*** Opening of EXTRACT PROVIDED ***

Alert: Phishing scams hitting CCRI inboxes
CCRI employees may have noticed a recent increase in phishing attacks and e-mail accounts being compromised. The IT department at CCRI is taking several steps in response to these situations.
A phishing attack is a malicious e-mail impersonating some type of service provider. In this scenario, the e-mail sender asks you to follow a link and verify your e-mail address and password. The attacker will then use your account to relay spam messages to the general population on the Internet.
We also have seen situations where the attacker deletes messages from the victim’s mailbox. We have had several people in the last two weeks respond to these attacks and this has resulted in an interruption in mail flow. It has generated an influx of calls to the Help Desk making this a very costly ordeal as it has affected communication channels and productivity workflows for many areas within the college.

*** Close of EXTRACT PROVIDED ***
*** Opening of DATA FOR REVIEW ***

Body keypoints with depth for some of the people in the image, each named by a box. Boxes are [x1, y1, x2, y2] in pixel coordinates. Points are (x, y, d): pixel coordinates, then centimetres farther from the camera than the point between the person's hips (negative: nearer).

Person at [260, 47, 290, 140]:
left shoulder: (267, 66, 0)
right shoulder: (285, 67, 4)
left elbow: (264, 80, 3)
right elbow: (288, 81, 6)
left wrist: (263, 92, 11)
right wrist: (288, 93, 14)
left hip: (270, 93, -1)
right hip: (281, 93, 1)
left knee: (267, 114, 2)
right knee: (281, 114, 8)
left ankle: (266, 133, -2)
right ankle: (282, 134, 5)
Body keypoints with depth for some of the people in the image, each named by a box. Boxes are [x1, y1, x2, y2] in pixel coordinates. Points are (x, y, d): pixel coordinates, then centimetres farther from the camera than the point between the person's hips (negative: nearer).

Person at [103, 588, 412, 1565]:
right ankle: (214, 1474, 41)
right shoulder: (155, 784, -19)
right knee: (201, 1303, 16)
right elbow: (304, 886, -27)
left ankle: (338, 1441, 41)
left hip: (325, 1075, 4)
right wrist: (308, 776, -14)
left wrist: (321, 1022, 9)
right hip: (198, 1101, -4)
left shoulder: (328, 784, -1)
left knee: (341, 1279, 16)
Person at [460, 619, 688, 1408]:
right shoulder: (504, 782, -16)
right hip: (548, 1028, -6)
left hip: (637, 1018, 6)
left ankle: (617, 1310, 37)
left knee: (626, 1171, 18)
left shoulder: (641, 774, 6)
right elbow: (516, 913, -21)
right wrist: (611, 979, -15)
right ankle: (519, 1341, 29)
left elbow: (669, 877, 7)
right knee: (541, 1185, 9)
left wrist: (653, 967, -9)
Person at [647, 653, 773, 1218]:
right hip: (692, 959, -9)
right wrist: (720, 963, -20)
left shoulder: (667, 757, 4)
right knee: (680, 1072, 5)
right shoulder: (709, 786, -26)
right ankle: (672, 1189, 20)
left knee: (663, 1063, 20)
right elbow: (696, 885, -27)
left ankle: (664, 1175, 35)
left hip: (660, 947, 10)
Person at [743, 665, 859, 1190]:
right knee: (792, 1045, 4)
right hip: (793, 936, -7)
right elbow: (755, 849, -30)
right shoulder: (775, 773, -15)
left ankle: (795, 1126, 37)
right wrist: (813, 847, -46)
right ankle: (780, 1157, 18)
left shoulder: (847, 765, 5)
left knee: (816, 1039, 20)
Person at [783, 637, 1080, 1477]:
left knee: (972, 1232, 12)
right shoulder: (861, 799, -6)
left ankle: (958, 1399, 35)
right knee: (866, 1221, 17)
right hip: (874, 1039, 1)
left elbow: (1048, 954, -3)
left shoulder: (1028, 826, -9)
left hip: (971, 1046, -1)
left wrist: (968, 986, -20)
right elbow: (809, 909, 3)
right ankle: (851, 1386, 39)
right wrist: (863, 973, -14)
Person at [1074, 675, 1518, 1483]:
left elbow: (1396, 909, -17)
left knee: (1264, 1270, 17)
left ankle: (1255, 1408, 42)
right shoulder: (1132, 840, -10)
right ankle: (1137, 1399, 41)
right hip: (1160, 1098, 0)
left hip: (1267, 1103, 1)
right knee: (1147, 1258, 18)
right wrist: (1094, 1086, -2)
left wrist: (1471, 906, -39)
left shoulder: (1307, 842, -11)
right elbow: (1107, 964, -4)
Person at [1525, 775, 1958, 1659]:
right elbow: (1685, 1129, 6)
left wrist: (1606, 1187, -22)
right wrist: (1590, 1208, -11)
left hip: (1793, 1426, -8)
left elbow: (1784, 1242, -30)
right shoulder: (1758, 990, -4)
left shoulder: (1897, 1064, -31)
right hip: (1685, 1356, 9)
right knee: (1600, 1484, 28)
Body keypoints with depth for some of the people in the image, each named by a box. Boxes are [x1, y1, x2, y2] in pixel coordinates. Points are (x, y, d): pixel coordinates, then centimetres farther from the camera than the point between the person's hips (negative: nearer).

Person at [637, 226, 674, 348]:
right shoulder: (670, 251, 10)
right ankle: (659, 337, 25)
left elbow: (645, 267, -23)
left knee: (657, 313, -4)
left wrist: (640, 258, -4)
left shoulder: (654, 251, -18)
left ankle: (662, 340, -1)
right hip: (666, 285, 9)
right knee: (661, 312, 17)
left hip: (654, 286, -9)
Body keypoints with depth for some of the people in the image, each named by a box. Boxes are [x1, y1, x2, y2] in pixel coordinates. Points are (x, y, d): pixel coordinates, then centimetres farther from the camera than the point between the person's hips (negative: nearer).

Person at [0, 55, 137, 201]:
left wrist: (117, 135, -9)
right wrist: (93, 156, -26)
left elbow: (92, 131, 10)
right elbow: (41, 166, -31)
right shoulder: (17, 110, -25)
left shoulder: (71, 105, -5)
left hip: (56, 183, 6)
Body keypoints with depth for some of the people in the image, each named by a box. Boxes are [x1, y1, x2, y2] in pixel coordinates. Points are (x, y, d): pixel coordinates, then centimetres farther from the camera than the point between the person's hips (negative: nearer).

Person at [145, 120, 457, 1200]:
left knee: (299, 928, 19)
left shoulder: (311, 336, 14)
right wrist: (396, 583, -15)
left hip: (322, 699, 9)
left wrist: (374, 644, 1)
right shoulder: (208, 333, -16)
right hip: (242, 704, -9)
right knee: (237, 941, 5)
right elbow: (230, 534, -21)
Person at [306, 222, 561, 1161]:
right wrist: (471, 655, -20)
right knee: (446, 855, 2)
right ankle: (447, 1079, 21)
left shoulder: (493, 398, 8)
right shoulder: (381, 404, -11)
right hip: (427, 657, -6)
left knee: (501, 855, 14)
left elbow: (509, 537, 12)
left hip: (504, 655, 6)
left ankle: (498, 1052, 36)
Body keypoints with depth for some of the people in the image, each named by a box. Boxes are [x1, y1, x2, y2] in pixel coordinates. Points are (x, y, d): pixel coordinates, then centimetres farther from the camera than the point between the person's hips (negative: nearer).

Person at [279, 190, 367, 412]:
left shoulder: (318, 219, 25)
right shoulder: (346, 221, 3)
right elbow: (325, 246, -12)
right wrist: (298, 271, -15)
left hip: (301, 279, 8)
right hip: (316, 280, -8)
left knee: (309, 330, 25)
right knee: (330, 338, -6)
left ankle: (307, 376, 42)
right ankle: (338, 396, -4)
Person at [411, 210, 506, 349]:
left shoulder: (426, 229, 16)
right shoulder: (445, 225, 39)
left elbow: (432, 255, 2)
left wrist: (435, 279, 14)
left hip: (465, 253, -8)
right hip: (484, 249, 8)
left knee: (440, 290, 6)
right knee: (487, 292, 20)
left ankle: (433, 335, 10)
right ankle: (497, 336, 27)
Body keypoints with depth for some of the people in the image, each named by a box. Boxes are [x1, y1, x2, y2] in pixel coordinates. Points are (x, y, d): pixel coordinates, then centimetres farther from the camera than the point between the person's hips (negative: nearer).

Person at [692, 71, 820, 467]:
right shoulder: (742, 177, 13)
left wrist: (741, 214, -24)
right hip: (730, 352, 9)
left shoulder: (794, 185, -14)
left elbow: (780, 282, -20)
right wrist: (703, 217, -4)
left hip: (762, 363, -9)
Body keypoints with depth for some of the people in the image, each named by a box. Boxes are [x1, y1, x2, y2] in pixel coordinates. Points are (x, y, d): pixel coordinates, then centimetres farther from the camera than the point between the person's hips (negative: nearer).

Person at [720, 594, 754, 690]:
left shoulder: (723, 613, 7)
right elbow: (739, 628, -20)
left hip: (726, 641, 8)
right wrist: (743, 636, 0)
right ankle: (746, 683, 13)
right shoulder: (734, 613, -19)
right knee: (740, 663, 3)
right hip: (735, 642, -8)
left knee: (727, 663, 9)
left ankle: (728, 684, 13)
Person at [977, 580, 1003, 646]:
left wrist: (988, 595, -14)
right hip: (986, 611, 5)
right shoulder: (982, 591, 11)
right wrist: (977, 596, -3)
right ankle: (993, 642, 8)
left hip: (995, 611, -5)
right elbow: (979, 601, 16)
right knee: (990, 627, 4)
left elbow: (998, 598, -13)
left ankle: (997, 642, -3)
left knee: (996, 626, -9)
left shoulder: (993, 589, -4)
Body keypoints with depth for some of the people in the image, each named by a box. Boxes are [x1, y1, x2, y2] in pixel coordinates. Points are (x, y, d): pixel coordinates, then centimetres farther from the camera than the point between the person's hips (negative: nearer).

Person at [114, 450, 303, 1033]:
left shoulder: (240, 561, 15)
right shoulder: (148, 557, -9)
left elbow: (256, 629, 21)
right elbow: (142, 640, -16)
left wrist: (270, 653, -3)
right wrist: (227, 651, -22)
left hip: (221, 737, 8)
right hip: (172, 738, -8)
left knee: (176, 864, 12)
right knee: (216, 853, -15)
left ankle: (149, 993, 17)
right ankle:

*** Close of DATA FOR REVIEW ***

### WORK INSTRUCTIONS
a - In the CCRI phishing alert, what does the attacker use a victim's e-mail account to do?
b - Please copy the CCRI phishing alert word for word, everything from "Alert: Phishing scams" down to "on the Internet.".
c - Write the next part of the CCRI phishing alert, picking up after its final sentence.

### OUTPUTS FOR THE TASKS
a - To relay spam messages to the general population on the Internet.

b -
Alert: Phishing scams hitting CCRI inboxes
CCRI employees may have noticed a recent increase in phishing attacks and e-mail accounts being compromised. The IT department at CCRI is taking several steps in response to these situations.
A phishing attack is a malicious e-mail impersonating some type of service provider. In this scenario, the e-mail sender asks you to follow a link and verify your e-mail address and password. The attacker will then use your account to relay spam messages to the general population on the Internet.

c -
In response to the above, IT has set new controls for e-mail. These include mail quotas and policies relating to the flow of e-mail as well as best practices in e-mail management.
As always, we remind you that CCRI will NEVER ask you for your user name or password via e-mail. Any e-mail that asks for this information or contains links to external websites should always be suspect.
If you receive e-mail that you suspect to be a phishing attack, please forward the message to firstname.lastname@example.org, an address we have created to become more efficient in the reporting of and response to e-mail abuse.
Thank you for assistance and cooperation.